Tuesday, October 11, 2016

Timothy Linn...

Timothy Linn:

Timothy Linn was is one of the very first artists, whose artwork i remember seeing in person. It’s funny because he stuff was always sprinkled around our house and i just never really took notice to it because it was so commonplace. 
But when i was a little bit older, i was coming home from high school one day and i stopped and was like, oh…oh wow what the hell thats fantastic. So i really noticed it for the first time, which was interesting to me. These sculptures and paintings had been unconsciously influencing my developing work, and recently I’ve found myself circling back and revisiting them.

Tim works primarily in the realm of abstraction and has experimented all his life with painting and sculpture. Theres a sense of clarity and directness in his work, and material and concept are of equal importance, although i would say material takes precedence. He was really influenced by architecture, african art, shapes, jazz, tap dance, matisse, Cezanne, Polish Constructivists, Richard Serra, the list goes on. 

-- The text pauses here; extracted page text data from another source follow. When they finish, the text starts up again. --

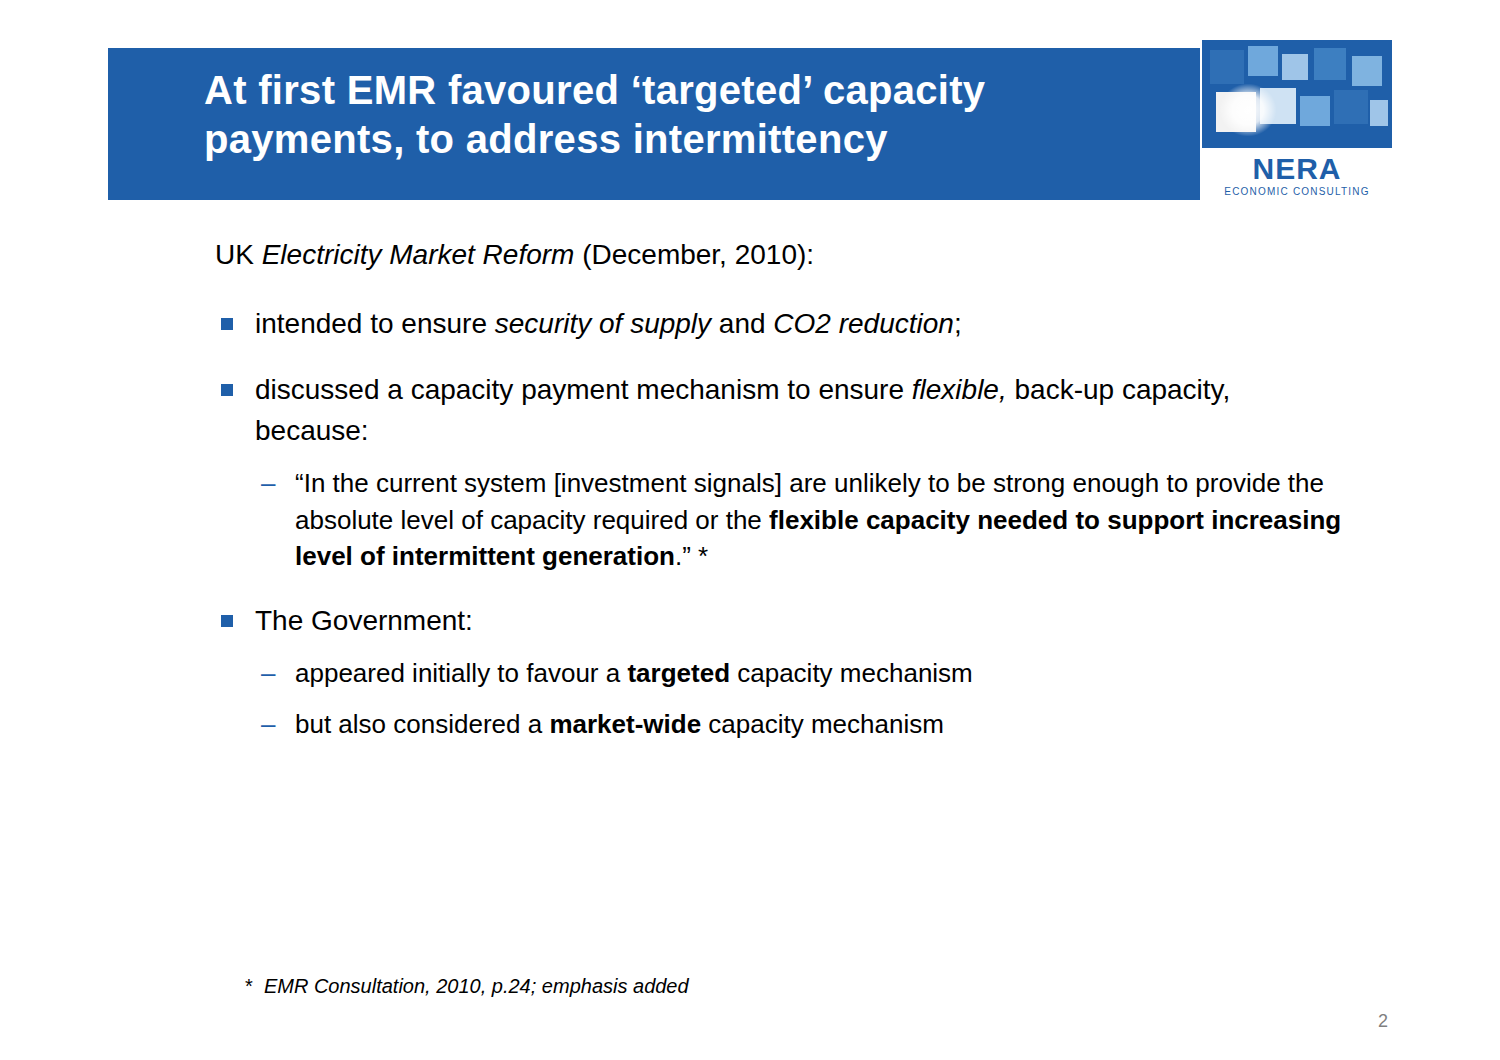At first EMR favoured ‘targeted’ capacity
payments, to address intermittency
NERA
ECONOMIC CONSULTING
UK Electricity Market Reform (December, 2010):
intended to ensure security of supply and CO2 reduction;
discussed a capacity payment mechanism to ensure flexible, back-up capacity, because:
“In the current system [investment signals] are unlikely to be strong enough to provide the absolute level of capacity required or the flexible capacity needed to support increasing level of intermittent generation.” *
The Government:
appeared initially to favour a targeted capacity mechanism
but also considered a market-wide capacity mechanism
* EMR Consultation, 2010, p.24; emphasis added
2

He was very heavy into process and experimentation with material and media. Finding new ways to present narrative through the process of experimentation with combing painting and sculpture. 
There’s a sort of complicated simplicity in his work (meaning forms that are very gestural but they have weight to them.) One thing thats really really interesting to me and i would have loved to ask him about were the fact that almost all of his works were vertical. It suggested a sort of figuration to these otherwise very abstract (yet clearly symbolic) pieces. …it also referenced architectural space.

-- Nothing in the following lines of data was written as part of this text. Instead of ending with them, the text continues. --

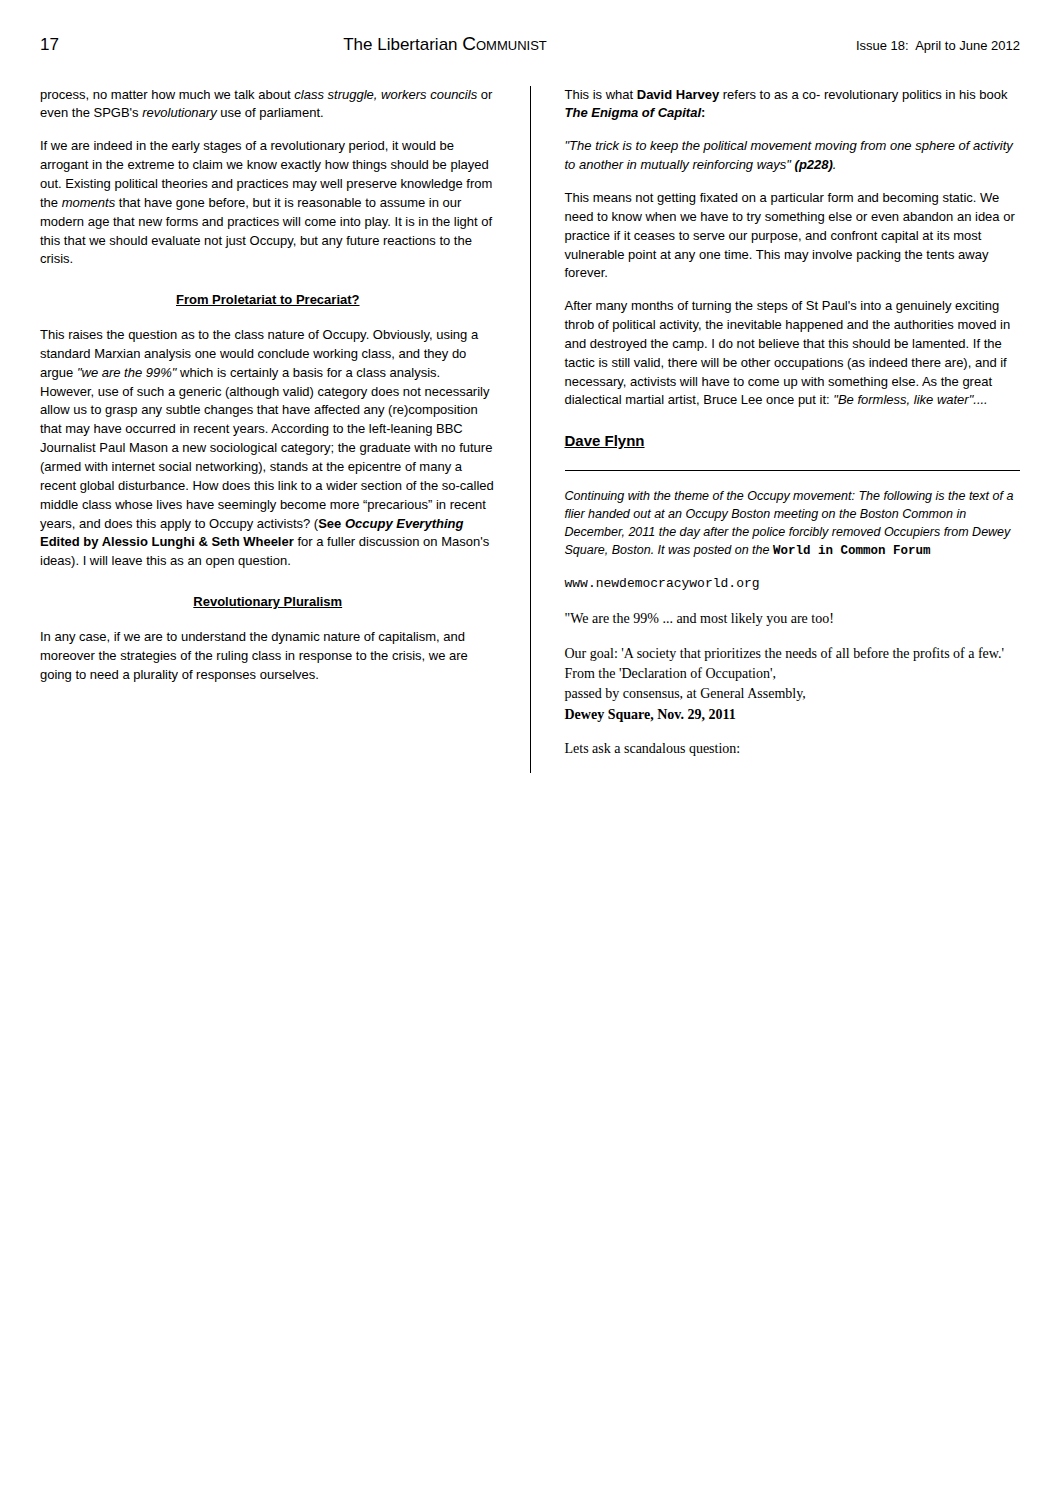17
The Libertarian Communist
Issue 18: April to June 2012
process, no matter how much we talk about class struggle, workers councils or even the SPGB's revolutionary use of parliament.
If we are indeed in the early stages of a revolutionary period, it would be arrogant in the extreme to claim we know exactly how things should be played out. Existing political theories and practices may well preserve knowledge from the moments that have gone before, but it is reasonable to assume in our modern age that new forms and practices will come into play. It is in the light of this that we should evaluate not just Occupy, but any future reactions to the crisis.
From Proletariat to Precariat?
This raises the question as to the class nature of Occupy. Obviously, using a standard Marxian analysis one would conclude working class, and they do argue "we are the 99%" which is certainly a basis for a class analysis. However, use of such a generic (although valid) category does not necessarily allow us to grasp any subtle changes that have affected any (re)composition that may have occurred in recent years. According to the left-leaning BBC Journalist Paul Mason a new sociological category; the graduate with no future (armed with internet social networking), stands at the epicentre of many a recent global disturbance. How does this link to a wider section of the so-called middle class whose lives have seemingly become more “precarious” in recent years, and does this apply to Occupy activists? (See Occupy Everything Edited by Alessio Lunghi & Seth Wheeler for a fuller discussion on Mason's ideas). I will leave this as an open question.
Revolutionary Pluralism
In any case, if we are to understand the dynamic nature of capitalism, and moreover the strategies of the ruling class in response to the crisis, we are going to need a plurality of responses ourselves.
This is what David Harvey refers to as a co- revolutionary politics in his book The Enigma of Capital:
"The trick is to keep the political movement moving from one sphere of activity to another in mutually reinforcing ways" (p228).
This means not getting fixated on a particular form and becoming static. We need to know when we have to try something else or even abandon an idea or practice if it ceases to serve our purpose, and confront capital at its most vulnerable point at any one time. This may involve packing the tents away forever.
After many months of turning the steps of St Paul's into a genuinely exciting throb of political activity, the inevitable happened and the authorities moved in and destroyed the camp. I do not believe that this should be lamented. If the tactic is still valid, there will be other occupations (as indeed there are), and if necessary, activists will have to come up with something else. As the great dialectical martial artist, Bruce Lee once put it: "Be formless, like water"....
Dave Flynn
Continuing with the theme of the Occupy movement: The following is the text of a flier handed out at an Occupy Boston meeting on the Boston Common in December, 2011 the day after the police forcibly removed Occupiers from Dewey Square, Boston. It was posted on the World in Common Forum
www.newdemocracyworld.org
"We are the 99% ... and most likely you are too!
Our goal: 'A society that prioritizes the needs of all before the profits of a few.'
From the 'Declaration of Occupation',
passed by consensus, at General Assembly,
Dewey Square, Nov. 29, 2011
Lets ask a scandalous question:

His process is fascinating as well. See the thing about Tim is that he worked and worked and worked all his life on his art, every single day for 60+ years and even then he still couldn’t tell you exactly what or why he was doing what he was doing. 
…Sure he had concepts and reasons and intentionality, but the things that he created, that full reasoning behind it was something that was very intangible and there wasn’t really a way of explaining it. Other than: He saw something, something that really only he could see and he just went and made work about it…for over 60 years. Thats FANTASTIC.

He was very about nature, he loved to spend time in nature. he lived in Chicago and went to school at the Art Institute, then he moved to New York, and started a publishing company (he loved to read) and he had a hut up in the cat skills where he would work and walk and explore and discover and build etc. etc. 
A lot of his work deals with nature and found materials from nature and urban environments, he recycles old pieces into new pieces. and he (and this i think is something really important) he selects objects for their tactile and visual qualities, and they mostly in some way have a resemblance to primitive/ancient art.

Theres a lot of minimalism going on as well. 
A lot of his work was interactive with the viewer in that you had to really look, walk around it, you really are kind of forced to explore content and structure, connections between form, space, color etc.

There was definitely a dialogue between object and image (which is something I’m trying to explore) and investigation of material, media, and surface, and he investigated relationships between painted space and shallow relief, often leading to a dialogue and investigation about how two and three dimensions worked with one another.
He is without a doubt one of my biggest inspirations.

and i really encourage all of you to check out his paintings, sculpture, mixed media work etc.